When we take ourselves out of this moment and focus, instead, on the broadest view, everything changes—our outlook, our energy, even our emotions. People go from hopeless to hopeful, listless to curious, exhausted to exhilarated.

“Success is derived from the good care and feeding of the team,” Judy Gawlik Brown, senior vice president of corporate affairs at Amgen, told me this week. “It starts with purpose. As I tell my team, ‘We have a real mission. We’re making a difference. And while the pace that you have to adapt seems to get faster every day, find comfort in the fact that you are building resilience muscles. Five years from now, you’ll realize just how strong you now are and how valuable this time has been.’”

It’s not a quick fix—there’s no model to adopt or tool to use. A YouTube video or TED Talk won’t do the trick. It takes time and consistent effort, because this is nothing less than literally changing the way we think.

And that calls for coaching, to help us expand our horizons. Here are three key steps—the essence of good coaching that we need to both receive and give to others:

·  Realize. Just as with any transformation, the first step in coaching is to clearly see today—problems and potential, obstacles and opportunities. As the late Warren Bennis, the well-respected leadership guru who advised CEOs and U.S. presidents alike, once told me, “It really starts with how you view reality.” Accurately perceiving today is the key to finding meaning and creating momentum for tomorrow.

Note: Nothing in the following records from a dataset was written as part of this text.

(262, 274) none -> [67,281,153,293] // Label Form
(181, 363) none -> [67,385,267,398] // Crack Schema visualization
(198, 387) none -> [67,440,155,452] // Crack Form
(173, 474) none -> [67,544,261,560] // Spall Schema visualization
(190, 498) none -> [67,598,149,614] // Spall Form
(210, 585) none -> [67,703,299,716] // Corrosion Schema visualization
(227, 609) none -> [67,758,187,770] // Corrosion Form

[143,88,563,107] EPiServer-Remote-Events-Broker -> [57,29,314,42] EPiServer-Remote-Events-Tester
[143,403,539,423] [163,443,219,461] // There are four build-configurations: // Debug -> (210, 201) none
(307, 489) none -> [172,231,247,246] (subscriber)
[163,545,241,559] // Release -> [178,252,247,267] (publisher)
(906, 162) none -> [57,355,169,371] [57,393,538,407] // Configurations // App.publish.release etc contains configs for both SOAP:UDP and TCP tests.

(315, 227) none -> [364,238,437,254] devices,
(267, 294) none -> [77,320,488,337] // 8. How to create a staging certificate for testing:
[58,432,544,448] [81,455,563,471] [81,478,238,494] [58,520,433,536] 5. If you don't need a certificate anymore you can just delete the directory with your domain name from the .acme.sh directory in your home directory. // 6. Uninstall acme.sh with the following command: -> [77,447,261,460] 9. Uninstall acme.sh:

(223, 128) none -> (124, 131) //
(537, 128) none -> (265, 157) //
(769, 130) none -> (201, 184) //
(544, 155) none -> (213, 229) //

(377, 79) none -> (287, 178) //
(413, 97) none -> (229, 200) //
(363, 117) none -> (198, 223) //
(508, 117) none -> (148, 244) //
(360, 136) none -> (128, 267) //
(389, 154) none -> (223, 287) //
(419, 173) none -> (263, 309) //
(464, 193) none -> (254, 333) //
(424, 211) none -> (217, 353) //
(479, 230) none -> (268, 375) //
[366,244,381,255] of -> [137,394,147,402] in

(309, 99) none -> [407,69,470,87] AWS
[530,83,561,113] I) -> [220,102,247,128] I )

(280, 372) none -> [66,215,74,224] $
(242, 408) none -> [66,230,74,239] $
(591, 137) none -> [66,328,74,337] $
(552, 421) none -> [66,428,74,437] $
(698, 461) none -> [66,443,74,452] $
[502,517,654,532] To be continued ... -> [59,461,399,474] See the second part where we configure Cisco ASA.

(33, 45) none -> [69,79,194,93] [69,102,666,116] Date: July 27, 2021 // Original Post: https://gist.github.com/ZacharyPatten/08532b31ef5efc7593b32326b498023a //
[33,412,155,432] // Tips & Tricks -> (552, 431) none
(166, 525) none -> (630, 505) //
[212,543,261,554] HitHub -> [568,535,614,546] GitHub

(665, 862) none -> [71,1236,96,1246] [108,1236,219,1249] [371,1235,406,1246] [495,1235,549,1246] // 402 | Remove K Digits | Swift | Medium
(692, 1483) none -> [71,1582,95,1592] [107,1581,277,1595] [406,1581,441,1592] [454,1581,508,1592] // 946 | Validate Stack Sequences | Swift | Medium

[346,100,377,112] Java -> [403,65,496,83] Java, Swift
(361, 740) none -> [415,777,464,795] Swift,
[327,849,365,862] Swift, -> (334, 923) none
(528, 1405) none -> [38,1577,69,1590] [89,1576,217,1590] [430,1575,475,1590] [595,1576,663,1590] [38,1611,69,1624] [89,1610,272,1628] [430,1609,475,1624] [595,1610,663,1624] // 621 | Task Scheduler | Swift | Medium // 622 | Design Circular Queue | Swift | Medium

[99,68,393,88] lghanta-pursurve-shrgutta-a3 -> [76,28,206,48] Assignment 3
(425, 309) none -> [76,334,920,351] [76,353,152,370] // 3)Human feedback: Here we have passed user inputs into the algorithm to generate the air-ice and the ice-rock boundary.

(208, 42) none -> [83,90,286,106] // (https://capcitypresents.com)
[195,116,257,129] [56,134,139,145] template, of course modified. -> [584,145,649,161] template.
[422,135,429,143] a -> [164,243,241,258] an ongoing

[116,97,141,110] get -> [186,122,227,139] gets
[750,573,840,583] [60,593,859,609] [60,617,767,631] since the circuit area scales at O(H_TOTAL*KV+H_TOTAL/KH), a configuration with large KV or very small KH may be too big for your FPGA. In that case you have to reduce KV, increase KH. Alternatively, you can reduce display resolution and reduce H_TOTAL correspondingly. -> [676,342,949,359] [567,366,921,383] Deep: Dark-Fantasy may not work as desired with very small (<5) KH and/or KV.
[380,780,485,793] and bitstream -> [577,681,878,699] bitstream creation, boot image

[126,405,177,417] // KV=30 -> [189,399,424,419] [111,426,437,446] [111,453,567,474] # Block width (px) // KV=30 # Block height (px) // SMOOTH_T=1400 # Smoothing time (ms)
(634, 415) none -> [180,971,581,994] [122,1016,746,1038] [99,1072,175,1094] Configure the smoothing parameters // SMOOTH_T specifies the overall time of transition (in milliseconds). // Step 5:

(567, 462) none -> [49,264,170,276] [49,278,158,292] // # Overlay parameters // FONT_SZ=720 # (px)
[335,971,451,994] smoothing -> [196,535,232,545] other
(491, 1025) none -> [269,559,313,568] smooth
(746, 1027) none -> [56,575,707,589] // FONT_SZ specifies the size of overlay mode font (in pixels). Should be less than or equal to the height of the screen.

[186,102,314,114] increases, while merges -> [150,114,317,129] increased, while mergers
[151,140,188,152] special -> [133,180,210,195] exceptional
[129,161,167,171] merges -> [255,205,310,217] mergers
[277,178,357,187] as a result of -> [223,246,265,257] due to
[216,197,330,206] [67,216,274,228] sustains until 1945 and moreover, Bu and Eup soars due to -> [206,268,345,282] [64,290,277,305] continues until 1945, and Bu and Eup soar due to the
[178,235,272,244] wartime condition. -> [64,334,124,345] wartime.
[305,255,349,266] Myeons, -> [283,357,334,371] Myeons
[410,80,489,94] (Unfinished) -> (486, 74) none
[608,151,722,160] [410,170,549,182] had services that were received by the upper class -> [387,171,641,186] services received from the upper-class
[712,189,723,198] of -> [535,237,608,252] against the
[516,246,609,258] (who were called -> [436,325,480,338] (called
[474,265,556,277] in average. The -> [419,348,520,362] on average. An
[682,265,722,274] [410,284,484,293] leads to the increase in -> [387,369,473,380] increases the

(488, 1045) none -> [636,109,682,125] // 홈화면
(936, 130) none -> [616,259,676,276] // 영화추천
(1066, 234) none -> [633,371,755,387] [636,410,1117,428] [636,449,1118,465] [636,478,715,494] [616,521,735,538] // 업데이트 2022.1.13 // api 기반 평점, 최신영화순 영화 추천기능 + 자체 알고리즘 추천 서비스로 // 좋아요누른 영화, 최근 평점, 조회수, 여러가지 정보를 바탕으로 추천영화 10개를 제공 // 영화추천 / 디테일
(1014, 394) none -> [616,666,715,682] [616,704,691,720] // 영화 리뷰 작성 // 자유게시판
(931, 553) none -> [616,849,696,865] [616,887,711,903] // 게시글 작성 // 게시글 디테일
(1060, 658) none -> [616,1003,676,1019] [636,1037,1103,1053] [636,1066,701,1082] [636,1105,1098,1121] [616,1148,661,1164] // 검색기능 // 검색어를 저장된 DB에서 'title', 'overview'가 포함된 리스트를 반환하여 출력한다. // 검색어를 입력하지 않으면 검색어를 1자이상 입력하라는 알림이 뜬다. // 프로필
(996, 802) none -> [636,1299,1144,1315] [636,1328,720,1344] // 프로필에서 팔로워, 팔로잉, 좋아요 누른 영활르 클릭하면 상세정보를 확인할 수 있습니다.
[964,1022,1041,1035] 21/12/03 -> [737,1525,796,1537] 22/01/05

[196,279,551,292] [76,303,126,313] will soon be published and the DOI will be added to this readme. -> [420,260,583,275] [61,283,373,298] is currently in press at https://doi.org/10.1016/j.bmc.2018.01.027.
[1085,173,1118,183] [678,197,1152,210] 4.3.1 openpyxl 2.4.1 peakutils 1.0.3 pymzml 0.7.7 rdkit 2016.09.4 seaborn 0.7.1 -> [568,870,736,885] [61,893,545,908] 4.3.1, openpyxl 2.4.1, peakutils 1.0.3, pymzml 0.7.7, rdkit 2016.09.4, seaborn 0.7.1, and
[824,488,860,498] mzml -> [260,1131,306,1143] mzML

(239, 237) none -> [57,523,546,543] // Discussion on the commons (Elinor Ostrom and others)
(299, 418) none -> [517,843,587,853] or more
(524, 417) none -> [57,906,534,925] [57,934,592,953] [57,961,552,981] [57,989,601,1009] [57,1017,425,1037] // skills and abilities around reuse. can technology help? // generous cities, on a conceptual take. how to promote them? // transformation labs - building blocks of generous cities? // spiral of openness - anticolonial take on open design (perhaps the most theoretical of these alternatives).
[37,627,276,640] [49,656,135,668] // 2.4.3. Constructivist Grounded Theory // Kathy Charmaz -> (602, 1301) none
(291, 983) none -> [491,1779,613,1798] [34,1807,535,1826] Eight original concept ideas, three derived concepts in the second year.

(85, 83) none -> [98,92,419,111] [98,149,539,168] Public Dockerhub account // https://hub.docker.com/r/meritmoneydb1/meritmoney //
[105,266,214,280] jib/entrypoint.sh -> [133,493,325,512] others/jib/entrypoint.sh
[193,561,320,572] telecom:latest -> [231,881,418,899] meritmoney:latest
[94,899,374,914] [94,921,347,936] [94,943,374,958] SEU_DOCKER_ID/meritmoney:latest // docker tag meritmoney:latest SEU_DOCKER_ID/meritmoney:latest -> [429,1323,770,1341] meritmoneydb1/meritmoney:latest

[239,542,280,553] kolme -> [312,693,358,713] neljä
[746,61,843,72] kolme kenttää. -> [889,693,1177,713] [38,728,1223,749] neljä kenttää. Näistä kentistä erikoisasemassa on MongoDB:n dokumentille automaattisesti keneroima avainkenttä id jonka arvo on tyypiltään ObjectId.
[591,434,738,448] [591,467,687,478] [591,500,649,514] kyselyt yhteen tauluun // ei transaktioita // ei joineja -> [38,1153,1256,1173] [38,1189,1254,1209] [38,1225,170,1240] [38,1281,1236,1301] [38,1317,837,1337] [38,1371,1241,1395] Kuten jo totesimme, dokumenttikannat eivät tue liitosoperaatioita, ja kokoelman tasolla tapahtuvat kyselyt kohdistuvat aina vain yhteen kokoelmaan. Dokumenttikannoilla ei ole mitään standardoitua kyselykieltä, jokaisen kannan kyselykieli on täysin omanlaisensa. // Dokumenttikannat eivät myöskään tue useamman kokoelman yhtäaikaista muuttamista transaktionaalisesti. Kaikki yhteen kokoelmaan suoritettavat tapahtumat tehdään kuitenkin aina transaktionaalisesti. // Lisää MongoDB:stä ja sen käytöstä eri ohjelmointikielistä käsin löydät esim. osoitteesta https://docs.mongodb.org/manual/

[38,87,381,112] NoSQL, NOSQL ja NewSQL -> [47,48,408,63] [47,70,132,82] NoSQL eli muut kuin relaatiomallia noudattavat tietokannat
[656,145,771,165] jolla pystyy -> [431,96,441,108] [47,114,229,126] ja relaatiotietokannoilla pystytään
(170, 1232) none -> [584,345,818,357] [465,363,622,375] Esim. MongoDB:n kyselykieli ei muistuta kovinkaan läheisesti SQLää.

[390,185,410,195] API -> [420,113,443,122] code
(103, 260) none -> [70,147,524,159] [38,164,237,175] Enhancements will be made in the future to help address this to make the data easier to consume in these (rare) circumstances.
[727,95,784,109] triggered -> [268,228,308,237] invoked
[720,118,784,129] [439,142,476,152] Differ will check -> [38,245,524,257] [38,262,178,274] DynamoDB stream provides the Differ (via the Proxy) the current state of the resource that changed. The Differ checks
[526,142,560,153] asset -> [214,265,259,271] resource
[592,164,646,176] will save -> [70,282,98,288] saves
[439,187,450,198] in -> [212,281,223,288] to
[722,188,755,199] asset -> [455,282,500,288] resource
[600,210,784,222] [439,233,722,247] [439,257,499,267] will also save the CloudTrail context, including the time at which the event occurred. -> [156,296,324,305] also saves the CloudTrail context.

That reality includes not only what we see and experience, but also what we’re feeling. A good coach will help us realize what’s happening today. As our view becomes clearer, we can help others do the same.

·  Visualize. Amid a swirl of change and ambiguity, the fog can become so dense, it’s hard to look ahead. But that’s exactly where our focus needs to shift. Effective coaching helps set our sights on what is most important—now and in the future. So how do we help ourselves and others develop that clearer, sharper view? There’s a phenomenon in psychology known as “future-priming.” A person looks around a room, then closes their eyes and describes what they saw—usually, they name 10 different things. But if they’re asked, instead, to look around only for something in a specific color and then close their eyes, they will focus quickly on just two or three things. In the same way, the better we can visualize the horizon, the more we can help others to sharpen their focus on what’s ahead.

·  Actualize. With a vision to guide us, we need a game plan to actualize tomorrow. This is not a solo act. We need coaches (capital C and lower case C) who know us, our journeys, our hopes, and our struggles. Coaches help us dive into the deeper questions: Do our ways of doing things still serve us? Does our mindset support or thwart change? What must we do differently? How can we actualize a better tomorrow? This is not one and done. It’s a process of transformation—from the reality we realize, to the future we visualize, and the opportunities we actualize.

We’ve all been on that diving board. Fortunately, others are already in the water—motivating and guiding, encouraging and coaching—as we take that leap of faith. After all, being a leader means being a coach—inspiring others to believe and enabling that belief to become reality.